TASK TO CARRY OUT:
Find every line in the entries that contains the word "nearest" and copy each one in full. Matching is case-sensitive.

RECORDS FOR THIS TASK:
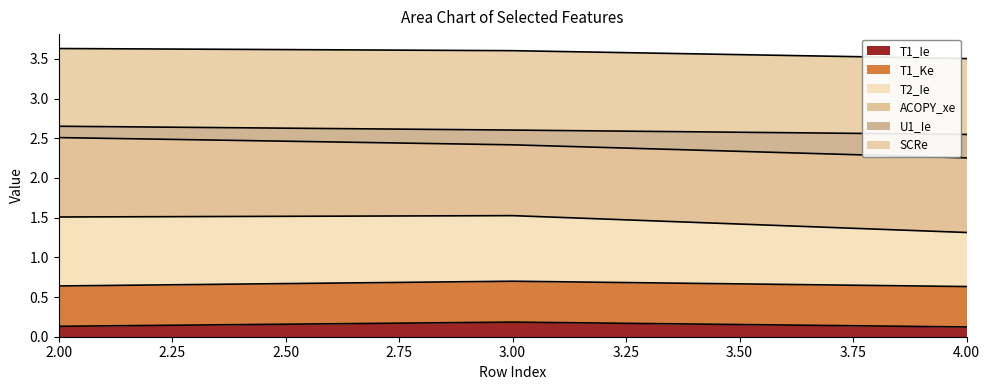

Read the T1_Ie value at 4.

0.1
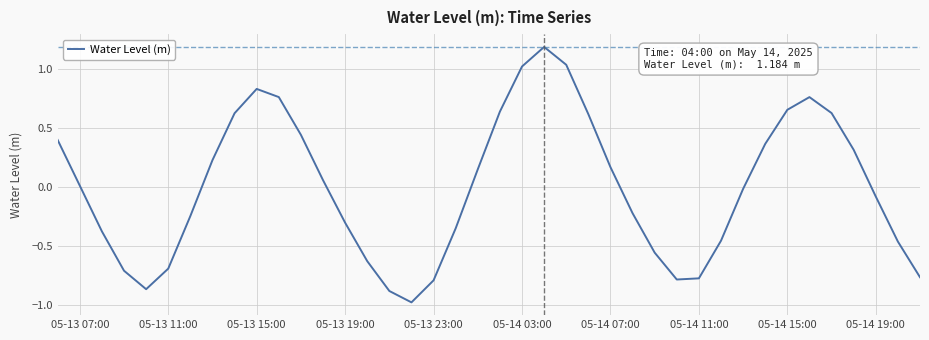

What is the maximum value shown in the chart?

1.2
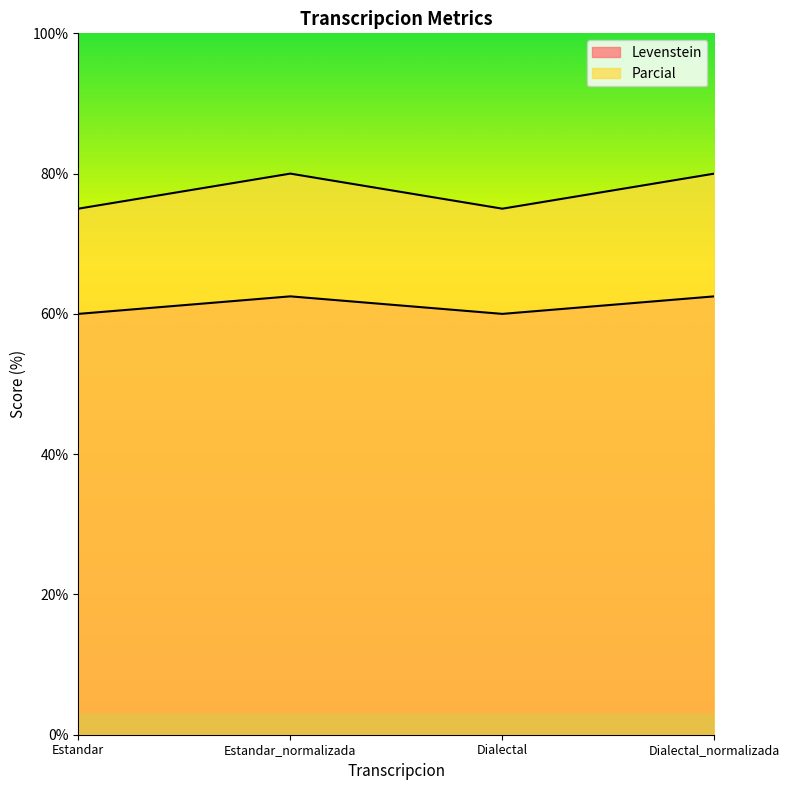

What is the lowest value of the Levenstein series?

60.0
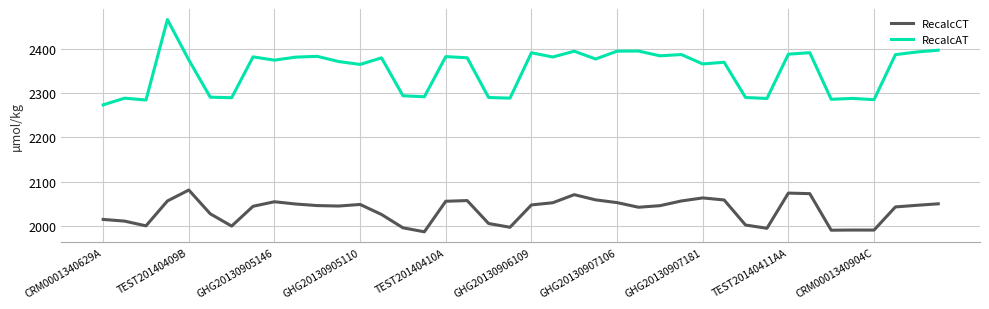

What is the highest value of the RecalcCT series?

2081.4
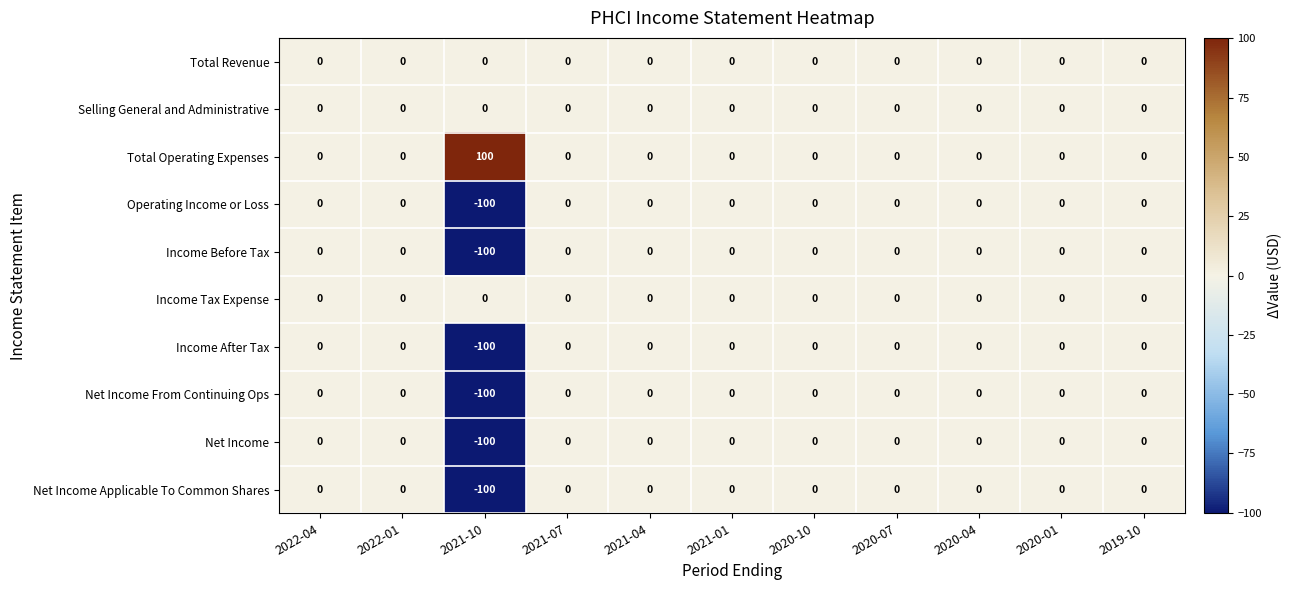

Where is Income Before Tax nearest to the value -50?

2022-04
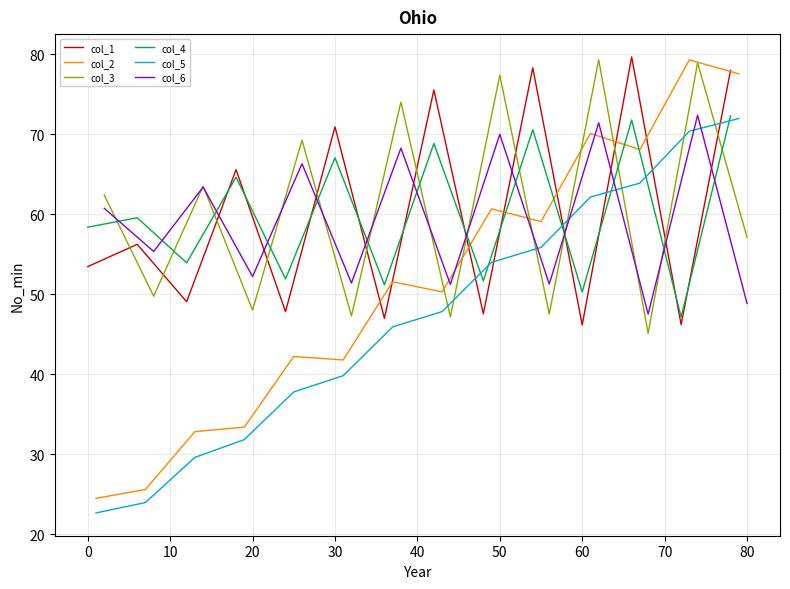

What are all the series names shown in the legend?

col_1, col_2, col_3, col_4, col_5, col_6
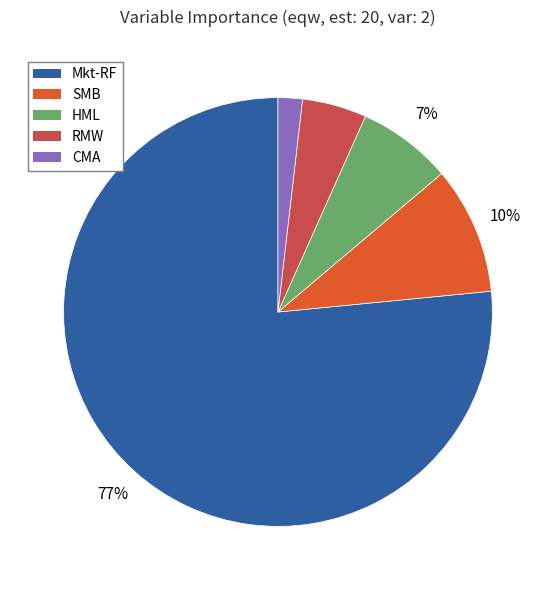

True or false: HML accounts for 7% of the total.

True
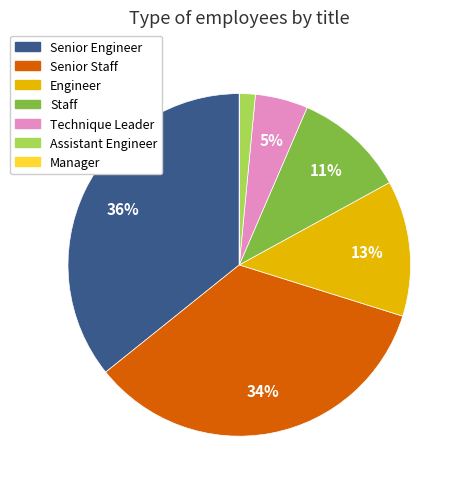

What is the largest slice in the pie chart?

Senior Engineer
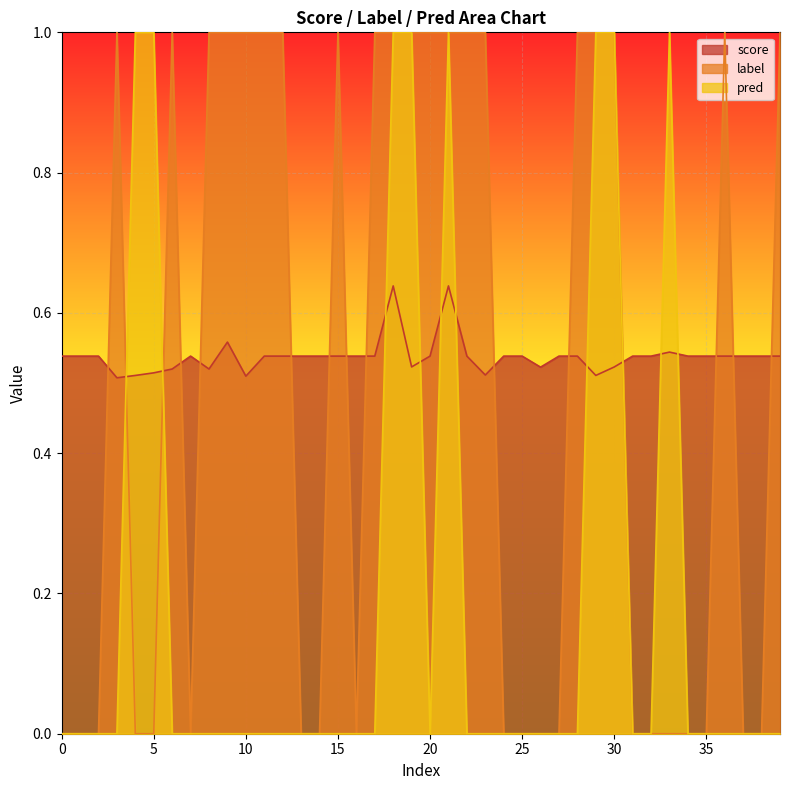

Between 8 and 38, which series saw the biggest shift?

label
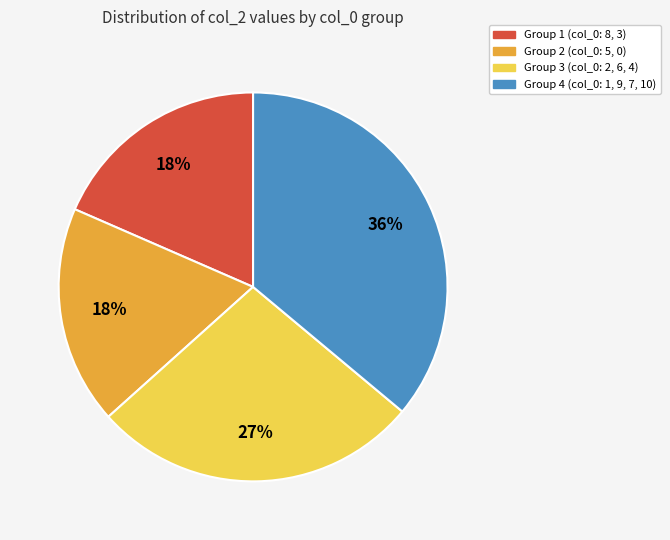

To the nearest percent, what is the average slice percentage?

25%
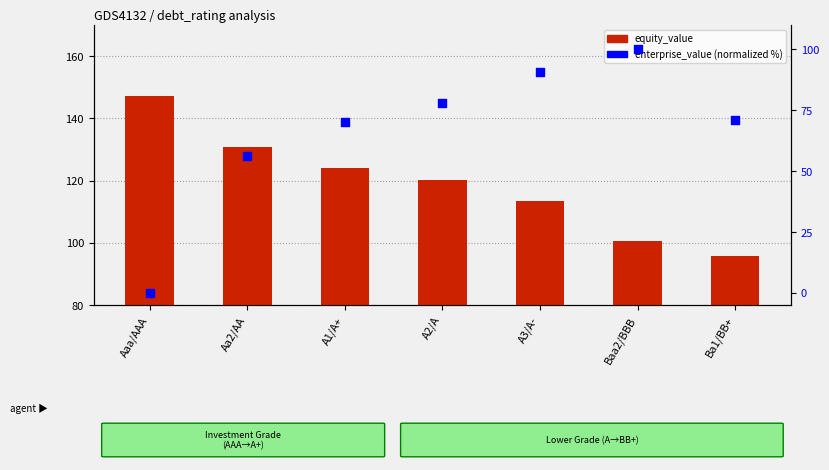

What are all the series names shown in the legend?

equity_value, enterprise_value (norm)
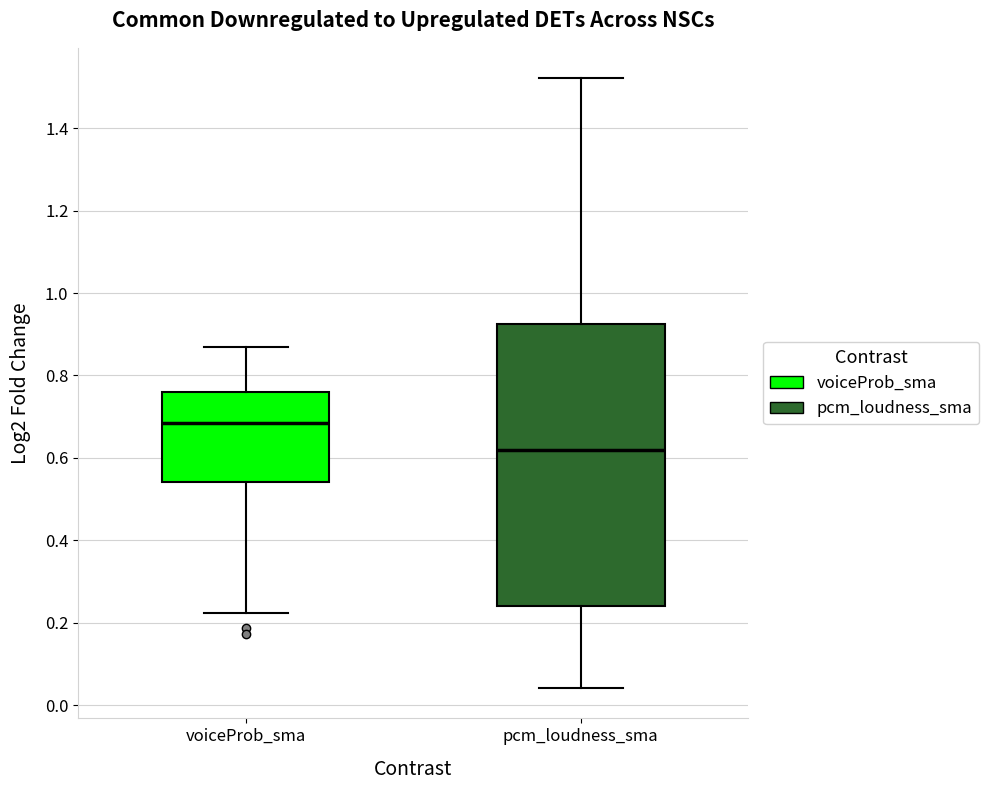

Which box's median line is the highest?

voiceProb_sma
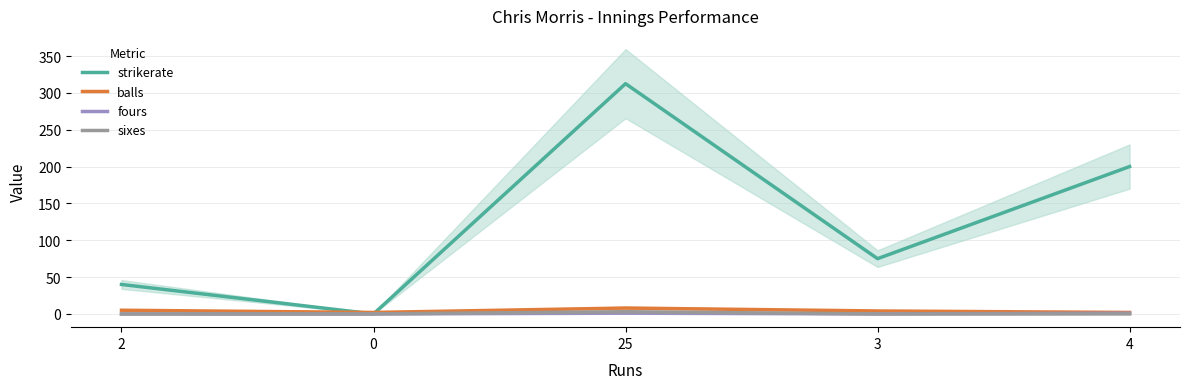

Which has a higher value, 2 or 0?

2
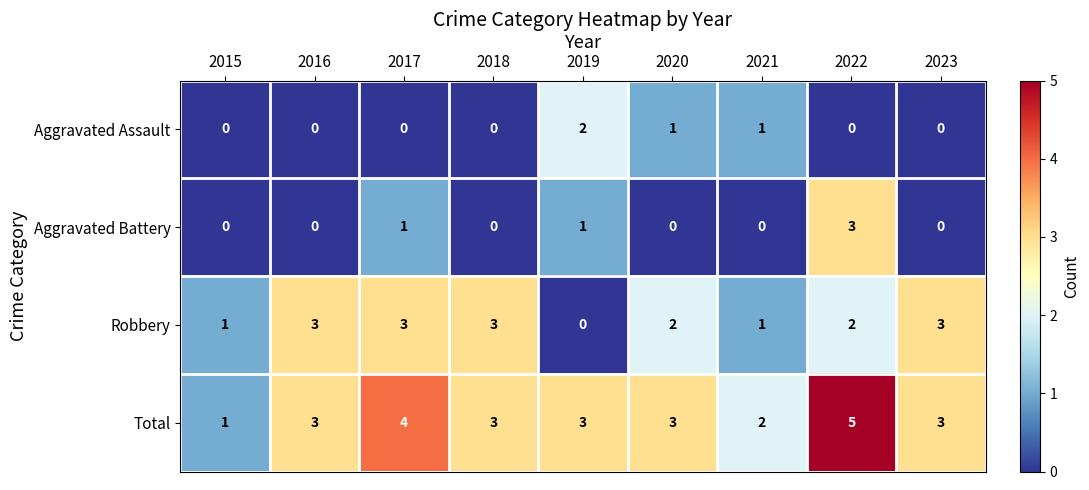

How many data points does each series have?

9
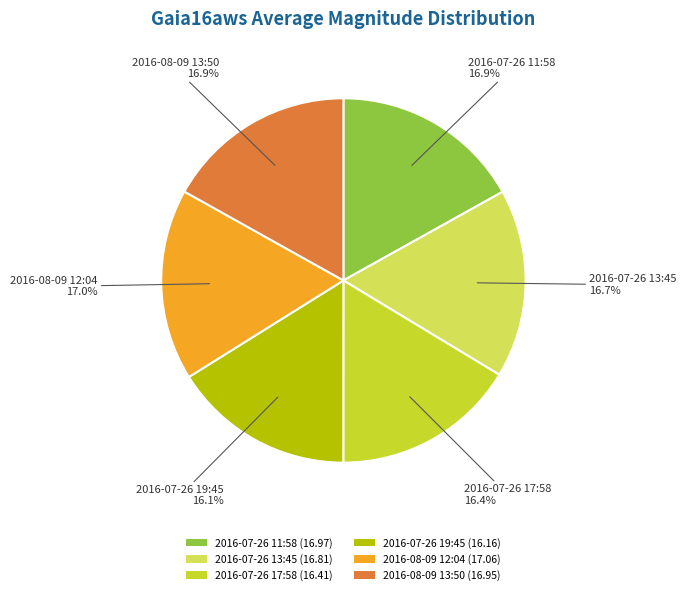

What percentage is the 2016-07-26 11:58 slice, to the nearest percent?

17%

ANSWER FOR THE TASK:
Where is Income Before Tax nearest to the value -50?
To the nearest percent, what is the average slice percentage?
What percentage is the 2016-07-26 11:58 slice, to the nearest percent?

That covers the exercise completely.